Dépassement des paramètres de la concentration en uranium et du pH autorisés pour les transferts d’effluents de l’usine de conversion d’AREVA NC (ex-COMURHEX) de Pierrelatte (Drôme)

Publié le 10/10/2016

Usines Orano Cycle de fluoration de l’uranium - Transformation de substances radioactives - Comurhex

AREVA NC (ex-COMURHEX) a déclaré à l’ASN le 30 septembre 2016 un événement significatif pour l’environnement relatif au dépassement des valeurs autorisées en termes de pH et de teneur en uranium, au niveau du point de rejet des eaux pluviales et des eaux de refroidissement de  l’installation nucléaire de base (INB) n° 105.

Implantée sur le site du Tricastin dans la Drôme, les usines de conversion d’AREVA NC (ex-COMURHEX) de Pierrelatte ont pour activité principale la conversion chimique de l’uranium sous forme d’hexafluorure (UF6) en vue de son enrichissement.

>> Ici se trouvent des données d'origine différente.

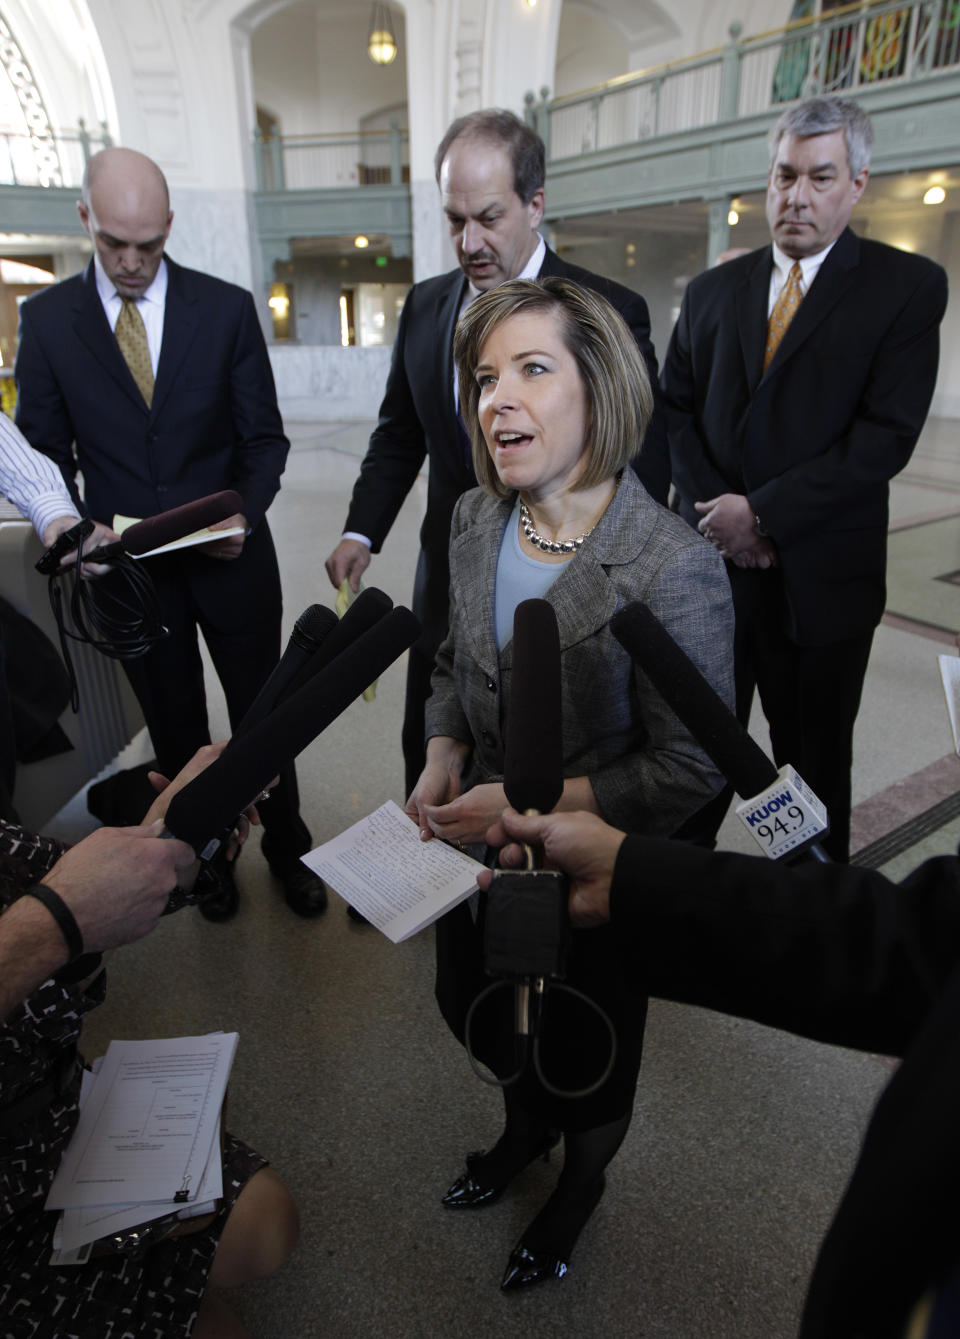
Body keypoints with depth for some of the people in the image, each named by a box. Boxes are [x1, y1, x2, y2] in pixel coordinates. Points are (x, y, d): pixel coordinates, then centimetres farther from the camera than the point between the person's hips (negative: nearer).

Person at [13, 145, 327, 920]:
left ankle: (286, 847, 35)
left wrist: (246, 515, -17)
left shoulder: (227, 308, -1)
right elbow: (45, 454, 5)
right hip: (126, 567, 1)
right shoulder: (47, 319, 1)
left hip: (230, 558, 0)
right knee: (175, 727, 16)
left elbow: (264, 437, 0)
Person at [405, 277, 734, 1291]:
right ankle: (525, 1125, 64)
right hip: (478, 845, 6)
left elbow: (690, 769, -21)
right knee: (469, 1003, 28)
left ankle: (582, 1180, 59)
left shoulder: (675, 568, -28)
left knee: (584, 1050, 21)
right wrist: (442, 760, -10)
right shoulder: (474, 520, -7)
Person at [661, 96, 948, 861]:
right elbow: (677, 412, 8)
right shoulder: (713, 290, 12)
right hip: (713, 562, 3)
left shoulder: (908, 287, 0)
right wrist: (715, 517, -7)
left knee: (815, 758, 11)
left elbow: (887, 435, -10)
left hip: (822, 575, -2)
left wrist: (763, 512, -16)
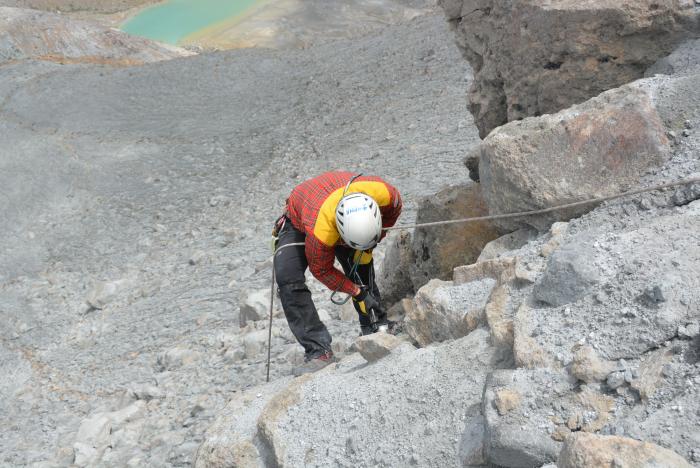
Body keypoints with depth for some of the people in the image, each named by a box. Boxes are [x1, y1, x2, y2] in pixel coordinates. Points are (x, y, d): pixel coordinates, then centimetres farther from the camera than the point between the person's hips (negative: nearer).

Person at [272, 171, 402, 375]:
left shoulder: (383, 193, -37)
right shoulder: (320, 231, -45)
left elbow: (393, 211, -9)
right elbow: (321, 270, -23)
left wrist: (368, 247, -13)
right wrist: (357, 292, -22)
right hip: (299, 222, -4)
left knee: (363, 270, -3)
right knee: (288, 278, -23)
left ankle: (377, 330, 19)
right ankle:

Les gaz issus du procédé sont traités par un dispositif de lavage au moyen d’une solution de potasse. Cette solution est refroidie, dans des échangeurs, par de l’eau industrielle qui est ensuite transférée vers la station de traitement des effluents d’AREVA NC. Ces effluents doivent respecter des paramètres de concentration en uranium et de pH.

Le 28 septembre 2016, une fuite d’un échangeur de refroidissement de la potasse a conduit au rejet de potasse dans les effluents issus du refroidissement. Cette pollution a conduit au dépassement du pH et de la teneur limite d’émission en uranium autorisés pour le transfert de ces effluents. Le pH a atteint la valeur de 10,5 pour une plage autorisée comprise entre 6,5 et 9,5 et la teneur en uranium la valeur de 0,8 milligramme par litre (mg/l) pour une limite autorisée égale à 0,1 mg/l.

Les eaux de refroidissement ne sont pas rejetées directement dans l’environnement, mais sont transférées avant rejet dans un bassin de collecte de la station de traitement des effluents d’AREVA NC.

L’ASN a mené le 3 octobre 2016 une inspection réactive à la suite de cet événement. Elle a constaté que cet événement a pour origine une accumulation de défaillances techniques et organisationnelles. L’ASN a également vérifié  à cette occasion que des mesures correctives immédiates ont été apportées à l’installation de manière à éviter le renouvellement de cet événement. La lettre de suite de l’ASN sera prochainement publiée sur son site internet.

Du fait du non-respect d’une prescription de transfert et de rejet d’effluents, et de l’accumulation de défaillances mise en évidence au cours de l’inspection de l’ASN, l’incident a été classé au niveau 1 de l'échelle INES (échelle internationale des événements nucléaires) qui en compte 8, de 0 à 7.